> **Stored data**:

- Opening Delimiter -

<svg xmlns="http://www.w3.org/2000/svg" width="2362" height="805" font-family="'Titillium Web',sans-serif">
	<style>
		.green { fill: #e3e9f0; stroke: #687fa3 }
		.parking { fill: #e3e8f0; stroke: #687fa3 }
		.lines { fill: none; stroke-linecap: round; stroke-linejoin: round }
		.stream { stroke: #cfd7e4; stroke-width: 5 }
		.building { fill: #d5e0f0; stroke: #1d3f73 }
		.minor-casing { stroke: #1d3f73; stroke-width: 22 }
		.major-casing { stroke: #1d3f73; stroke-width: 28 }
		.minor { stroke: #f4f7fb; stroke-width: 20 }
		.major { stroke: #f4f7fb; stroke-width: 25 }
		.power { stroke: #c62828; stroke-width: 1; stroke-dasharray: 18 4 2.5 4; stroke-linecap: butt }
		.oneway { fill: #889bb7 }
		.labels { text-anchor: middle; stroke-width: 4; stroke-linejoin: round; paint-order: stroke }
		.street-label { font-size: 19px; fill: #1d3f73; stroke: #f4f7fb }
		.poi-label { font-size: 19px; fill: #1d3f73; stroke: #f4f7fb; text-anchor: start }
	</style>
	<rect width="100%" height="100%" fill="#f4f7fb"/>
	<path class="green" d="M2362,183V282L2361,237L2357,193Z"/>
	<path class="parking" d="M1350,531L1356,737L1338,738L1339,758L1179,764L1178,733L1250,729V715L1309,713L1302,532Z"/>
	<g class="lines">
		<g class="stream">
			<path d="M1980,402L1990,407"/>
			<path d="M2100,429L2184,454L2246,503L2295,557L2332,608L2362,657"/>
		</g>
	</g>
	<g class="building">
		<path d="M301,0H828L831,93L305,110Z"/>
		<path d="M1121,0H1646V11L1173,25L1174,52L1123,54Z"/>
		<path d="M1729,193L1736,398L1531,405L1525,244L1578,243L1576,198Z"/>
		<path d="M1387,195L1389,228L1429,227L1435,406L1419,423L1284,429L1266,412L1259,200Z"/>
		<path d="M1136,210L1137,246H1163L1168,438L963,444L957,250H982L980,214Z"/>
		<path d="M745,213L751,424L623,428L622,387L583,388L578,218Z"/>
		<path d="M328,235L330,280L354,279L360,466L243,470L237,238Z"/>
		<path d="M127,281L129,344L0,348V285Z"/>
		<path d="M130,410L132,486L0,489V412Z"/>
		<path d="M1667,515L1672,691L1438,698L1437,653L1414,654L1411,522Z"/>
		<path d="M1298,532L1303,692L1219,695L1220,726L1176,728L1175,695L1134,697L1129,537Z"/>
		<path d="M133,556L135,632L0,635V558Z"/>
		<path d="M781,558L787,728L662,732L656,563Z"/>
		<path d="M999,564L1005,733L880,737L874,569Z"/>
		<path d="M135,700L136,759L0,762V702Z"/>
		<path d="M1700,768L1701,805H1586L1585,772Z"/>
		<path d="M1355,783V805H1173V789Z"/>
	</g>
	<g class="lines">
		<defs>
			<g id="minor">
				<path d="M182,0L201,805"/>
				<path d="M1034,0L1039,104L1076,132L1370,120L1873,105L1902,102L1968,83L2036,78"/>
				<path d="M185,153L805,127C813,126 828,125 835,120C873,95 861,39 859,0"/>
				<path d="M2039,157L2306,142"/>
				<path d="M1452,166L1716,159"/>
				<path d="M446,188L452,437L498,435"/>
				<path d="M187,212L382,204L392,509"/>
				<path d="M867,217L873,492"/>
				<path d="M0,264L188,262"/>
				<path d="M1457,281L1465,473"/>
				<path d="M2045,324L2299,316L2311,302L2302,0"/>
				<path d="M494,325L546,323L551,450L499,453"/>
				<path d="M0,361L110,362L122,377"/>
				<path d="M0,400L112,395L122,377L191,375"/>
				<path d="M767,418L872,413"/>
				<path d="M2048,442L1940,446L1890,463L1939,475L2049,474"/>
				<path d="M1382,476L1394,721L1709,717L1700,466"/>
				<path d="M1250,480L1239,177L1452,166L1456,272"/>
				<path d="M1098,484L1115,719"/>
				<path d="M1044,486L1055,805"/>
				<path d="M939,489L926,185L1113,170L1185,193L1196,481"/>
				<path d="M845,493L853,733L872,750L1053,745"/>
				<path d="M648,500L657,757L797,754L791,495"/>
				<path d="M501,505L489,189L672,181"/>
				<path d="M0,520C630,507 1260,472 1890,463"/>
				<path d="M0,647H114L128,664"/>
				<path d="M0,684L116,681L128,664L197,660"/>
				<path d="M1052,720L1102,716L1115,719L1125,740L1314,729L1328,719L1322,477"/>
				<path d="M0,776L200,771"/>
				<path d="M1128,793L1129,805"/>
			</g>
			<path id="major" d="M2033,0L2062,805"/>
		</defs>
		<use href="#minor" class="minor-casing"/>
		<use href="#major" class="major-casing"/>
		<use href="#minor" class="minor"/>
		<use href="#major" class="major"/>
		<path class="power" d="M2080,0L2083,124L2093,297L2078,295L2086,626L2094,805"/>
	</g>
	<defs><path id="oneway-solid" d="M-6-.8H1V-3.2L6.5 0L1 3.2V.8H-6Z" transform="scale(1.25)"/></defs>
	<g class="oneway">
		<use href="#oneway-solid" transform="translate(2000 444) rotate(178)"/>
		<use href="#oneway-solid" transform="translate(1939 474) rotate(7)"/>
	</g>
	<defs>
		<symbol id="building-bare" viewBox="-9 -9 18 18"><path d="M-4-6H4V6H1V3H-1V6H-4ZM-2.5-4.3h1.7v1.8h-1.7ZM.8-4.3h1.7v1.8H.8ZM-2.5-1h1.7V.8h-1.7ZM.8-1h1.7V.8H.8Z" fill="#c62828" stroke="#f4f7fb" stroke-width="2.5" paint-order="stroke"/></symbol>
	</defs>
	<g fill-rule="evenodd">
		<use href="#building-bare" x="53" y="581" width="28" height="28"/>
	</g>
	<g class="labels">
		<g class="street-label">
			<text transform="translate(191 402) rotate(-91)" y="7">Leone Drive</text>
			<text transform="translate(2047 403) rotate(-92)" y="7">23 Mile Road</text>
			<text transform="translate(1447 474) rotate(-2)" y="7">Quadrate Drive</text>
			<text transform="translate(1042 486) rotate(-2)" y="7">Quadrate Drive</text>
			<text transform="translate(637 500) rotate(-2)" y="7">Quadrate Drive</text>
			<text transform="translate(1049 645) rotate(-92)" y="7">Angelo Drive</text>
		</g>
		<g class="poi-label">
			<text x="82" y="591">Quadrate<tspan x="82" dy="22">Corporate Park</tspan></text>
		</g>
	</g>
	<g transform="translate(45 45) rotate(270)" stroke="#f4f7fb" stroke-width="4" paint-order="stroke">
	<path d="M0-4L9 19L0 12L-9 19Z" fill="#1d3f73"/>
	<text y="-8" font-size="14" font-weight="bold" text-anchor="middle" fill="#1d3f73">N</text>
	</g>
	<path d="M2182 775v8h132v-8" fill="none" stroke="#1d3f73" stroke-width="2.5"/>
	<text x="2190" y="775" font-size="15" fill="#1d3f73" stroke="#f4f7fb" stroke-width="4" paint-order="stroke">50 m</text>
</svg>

- Closing Delimiter -

> **Action item**: Retype each record, matching it exactly.

> **Task solution**:
<svg xmlns="http://www.w3.org/2000/svg" width="2362" height="805" font-family="'Titillium Web',sans-serif">
	<style>
		.green { fill: #e3e9f0; stroke: #687fa3 }
		.parking { fill: #e3e8f0; stroke: #687fa3 }
		.lines { fill: none; stroke-linecap: round; stroke-linejoin: round }
		.stream { stroke: #cfd7e4; stroke-width: 5 }
		.building { fill: #d5e0f0; stroke: #1d3f73 }
		.minor-casing { stroke: #1d3f73; stroke-width: 22 }
		.major-casing { stroke: #1d3f73; stroke-width: 28 }
		.minor { stroke: #f4f7fb; stroke-width: 20 }
		.major { stroke: #f4f7fb; stroke-width: 25 }
		.power { stroke: #c62828; stroke-width: 1; stroke-dasharray: 18 4 2.5 4; stroke-linecap: butt }
		.oneway { fill: #889bb7 }
		.labels { text-anchor: middle; stroke-width: 4; stroke-linejoin: round; paint-order: stroke }
		.street-label { font-size: 19px; fill: #1d3f73; stroke: #f4f7fb }
		.poi-label { font-size: 19px; fill: #1d3f73; stroke: #f4f7fb; text-anchor: start }
	</style>
	<rect width="100%" height="100%" fill="#f4f7fb"/>
	<path class="green" d="M2362,183V282L2361,237L2357,193Z"/>
	<path class="parking" d="M1350,531L1356,737L1338,738L1339,758L1179,764L1178,733L1250,729V715L1309,713L1302,532Z"/>
	<g class="lines">
		<g class="stream">
			<path d="M1980,402L1990,407"/>
			<path d="M2100,429L2184,454L2246,503L2295,557L2332,608L2362,657"/>
		</g>
	</g>
	<g class="building">
		<path d="M301,0H828L831,93L305,110Z"/>
		<path d="M1121,0H1646V11L1173,25L1174,52L1123,54Z"/>
		<path d="M1729,193L1736,398L1531,405L1525,244L1578,243L1576,198Z"/>
		<path d="M1387,195L1389,228L1429,227L1435,406L1419,423L1284,429L1266,412L1259,200Z"/>
		<path d="M1136,210L1137,246H1163L1168,438L963,444L957,250H982L980,214Z"/>
		<path d="M745,213L751,424L623,428L622,387L583,388L578,218Z"/>
		<path d="M328,235L330,280L354,279L360,466L243,470L237,238Z"/>
		<path d="M127,281L129,344L0,348V285Z"/>
		<path d="M130,410L132,486L0,489V412Z"/>
		<path d="M1667,515L1672,691L1438,698L1437,653L1414,654L1411,522Z"/>
		<path d="M1298,532L1303,692L1219,695L1220,726L1176,728L1175,695L1134,697L1129,537Z"/>
		<path d="M133,556L135,632L0,635V558Z"/>
		<path d="M781,558L787,728L662,732L656,563Z"/>
		<path d="M999,564L1005,733L880,737L874,569Z"/>
		<path d="M135,700L136,759L0,762V702Z"/>
		<path d="M1700,768L1701,805H1586L1585,772Z"/>
		<path d="M1355,783V805H1173V789Z"/>
	</g>
	<g class="lines">
		<defs>
			<g id="minor">
				<path d="M182,0L201,805"/>
				<path d="M1034,0L1039,104L1076,132L1370,120L1873,105L1902,102L1968,83L2036,78"/>
				<path d="M185,153L805,127C813,126 828,125 835,120C873,95 861,39 859,0"/>
				<path d="M2039,157L2306,142"/>
				<path d="M1452,166L1716,159"/>
				<path d="M446,188L452,437L498,435"/>
				<path d="M187,212L382,204L392,509"/>
				<path d="M867,217L873,492"/>
				<path d="M0,264L188,262"/>
				<path d="M1457,281L1465,473"/>
				<path d="M2045,324L2299,316L2311,302L2302,0"/>
				<path d="M494,325L546,323L551,450L499,453"/>
				<path d="M0,361L110,362L122,377"/>
				<path d="M0,400L112,395L122,377L191,375"/>
				<path d="M767,418L872,413"/>
				<path d="M2048,442L1940,446L1890,463L1939,475L2049,474"/>
				<path d="M1382,476L1394,721L1709,717L1700,466"/>
				<path d="M1250,480L1239,177L1452,166L1456,272"/>
				<path d="M1098,484L1115,719"/>
				<path d="M1044,486L1055,805"/>
				<path d="M939,489L926,185L1113,170L1185,193L1196,481"/>
				<path d="M845,493L853,733L872,750L1053,745"/>
				<path d="M648,500L657,757L797,754L791,495"/>
				<path d="M501,505L489,189L672,181"/>
				<path d="M0,520C630,507 1260,472 1890,463"/>
				<path d="M0,647H114L128,664"/>
				<path d="M0,684L116,681L128,664L197,660"/>
				<path d="M1052,720L1102,716L1115,719L1125,740L1314,729L1328,719L1322,477"/>
				<path d="M0,776L200,771"/>
				<path d="M1128,793L1129,805"/>
			</g>
			<path id="major" d="M2033,0L2062,805"/>
		</defs>
		<use href="#minor" class="minor-casing"/>
		<use href="#major" class="major-casing"/>
		<use href="#minor" class="minor"/>
		<use href="#major" class="major"/>
		<path class="power" d="M2080,0L2083,124L2093,297L2078,295L2086,626L2094,805"/>
	</g>
	<defs><path id="oneway-solid" d="M-6-.8H1V-3.2L6.5 0L1 3.2V.8H-6Z" transform="scale(1.25)"/></defs>
	<g class="oneway">
		<use href="#oneway-solid" transform="translate(2000 444) rotate(178)"/>
		<use href="#oneway-solid" transform="translate(1939 474) rotate(7)"/>
	</g>
	<defs>
		<symbol id="building-bare" viewBox="-9 -9 18 18"><path d="M-4-6H4V6H1V3H-1V6H-4ZM-2.5-4.3h1.7v1.8h-1.7ZM.8-4.3h1.7v1.8H.8ZM-2.5-1h1.7V.8h-1.7ZM.8-1h1.7V.8H.8Z" fill="#c62828" stroke="#f4f7fb" stroke-width="2.5" paint-order="stroke"/></symbol>
	</defs>
	<g fill-rule="evenodd">
		<use href="#building-bare" x="53" y="581" width="28" height="28"/>
	</g>
	<g class="labels">
		<g class="street-label">
			<text transform="translate(191 402) rotate(-91)" y="7">Leone Drive</text>
			<text transform="translate(2047 403) rotate(-92)" y="7">23 Mile Road</text>
			<text transform="translate(1447 474) rotate(-2)" y="7">Quadrate Drive</text>
			<text transform="translate(1042 486) rotate(-2)" y="7">Quadrate Drive</text>
			<text transform="translate(637 500) rotate(-2)" y="7">Quadrate Drive</text>
			<text transform="translate(1049 645) rotate(-92)" y="7">Angelo Drive</text>
		</g>
		<g class="poi-label">
			<text x="82" y="591">Quadrate<tspan x="82" dy="22">Corporate Park</tspan></text>
		</g>
	</g>
	<g transform="translate(45 45) rotate(270)" stroke="#f4f7fb" stroke-width="4" paint-order="stroke">
	<path d="M0-4L9 19L0 12L-9 19Z" fill="#1d3f73"/>
	<text y="-8" font-size="14" font-weight="bold" text-anchor="middle" fill="#1d3f73">N</text>
	</g>
	<path d="M2182 775v8h132v-8" fill="none" stroke="#1d3f73" stroke-width="2.5"/>
	<text x="2190" y="775" font-size="15" fill="#1d3f73" stroke="#f4f7fb" stroke-width="4" paint-order="stroke">50 m</text>
</svg>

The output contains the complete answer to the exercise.